Now let us find the distances between our word and all the other words:
# define this function in a function that we can use on all the rows in
# the dictionary:
def distance_to_all(word):
def dist_to_word(w):
return distance(w, word)
distances = words[0].apply(dist_to_word)
return distances
distance_to_all("wprd")
0 4
1 3
2 4
3 4
4 4
..
354979 6
354980 6
354981 6
354982 7
354983 8
Name: 0, Length: 354984, dtype: int64
Let’s make a new dataframe with the words and the distances to “wprd”:
wprd_dist = words.copy()
wprd_dist["distance"] = distance_to_all("wprd")
wprd_dist
0 | distance | |
---|---|---|
0 | &c | 4 |
1 | 'd | 3 |
2 | 'em | 4 |
3 | 'll | 4 |
4 | 'm | 4 |
... | ... | ... |
354979 | zymurgy | 6 |
354980 | zythem | 6 |
354981 | zythum | 6 |
354982 | zyzzyva | 7 |
354983 | zyzzyvas | 8 |
354984 rows × 2 columns
Let us examine the histogram of distances. All the words in the dictionary are in there.
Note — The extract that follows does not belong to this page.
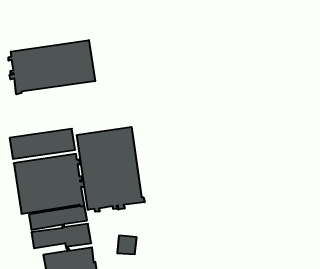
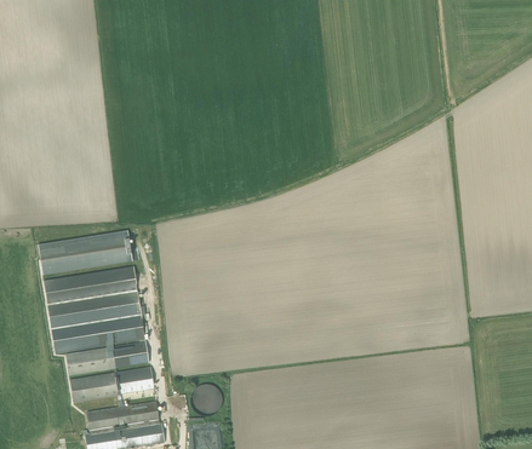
building: [8,40,95,94] -> none
building: [77,127,145,212] -> none

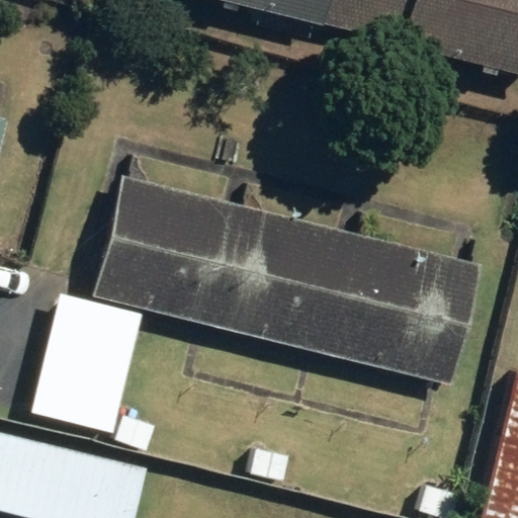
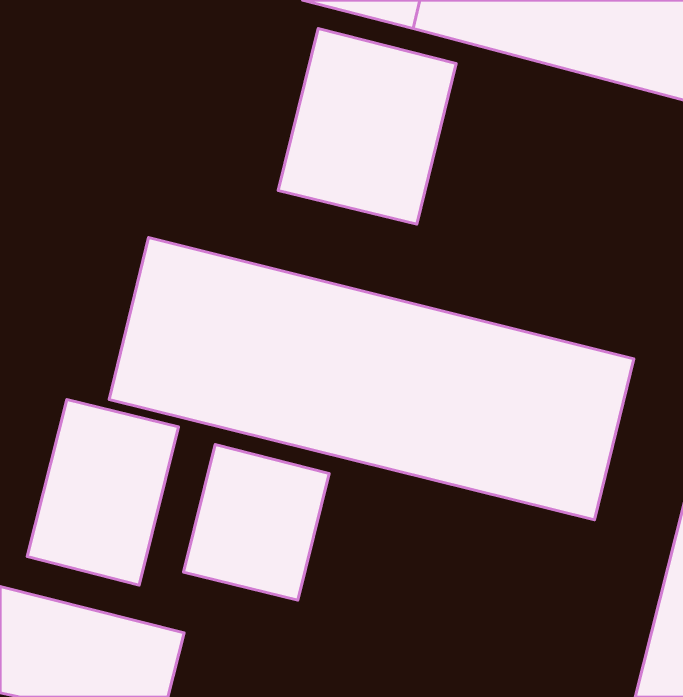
building: none -> [278,29,456,224]
building: none -> [183,444,329,600]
wprd_dist.distance.value_counts()
distance
8 53564
7 50487
9 47505
6 40228
10 38703
11 29049
5 24864
12 21142
13 14115
4 13233
14 8953
15 5167
16 2858
3 2296
17 1419
18 668
19 335
2 147
20 133
21 72
22 20
23 11
24 4
25 3
1 3
27 2
28 1
29 1
26 1
Name: count, dtype: int64
This ordering of the histogram is not ideal for understanding, let us sort by distance:
wprd_dist.distance.value_counts().sort_index()
distance
1 3
2 147
3 2296
4 13233
5 24864
6 40228
7 50487
8 53564
9 47505
10 38703
11 29049
12 21142
13 14115
14 8953
15 5167
16 2858
17 1419
18 668
19 335
20 133
21 72
22 20
23 11
24 4
25 3
26 1
27 2
28 1
29 1
Name: count, dtype: int64
From the table, which gives the values of edit distance as the index and the number of dictionary words at each distance from our target word as values, we see there are three dictionary words at distance 1, and 147 words at edit distance 2.
wprd_dist.query("distance < 2")
0 | distance | |
---|---|---|
346643 | ward | 1 |
350396 | wird | 1 |
351455 | word | 1 |
wprd_dist.query("distance == 2")
0 | distance | |
---|---|---|
38 | 3rd | 2 |
15624 | aped | 2 |
16021 | apod | 2 |
16436 | appd | 2 |
16905 | apr | 2 |
... | ... | ... |
352228 | wur | 2 |
352283 | wynd | 2 |
352930 | yard | 2 |
353296 | yerd | 2 |
353408 | yird | 2 |
147 rows × 2 columns
This certainly gives us a starting point (or at least a partly ordered list) of plausible words.
Diffs#
An alignment-based representation of the changes to a document is sometimes an effective way of learning what has changed; algorithms that will compare documents, find the minimum number of edits and show what the edits are with highlighting can be helpful when examining changes to documents or code.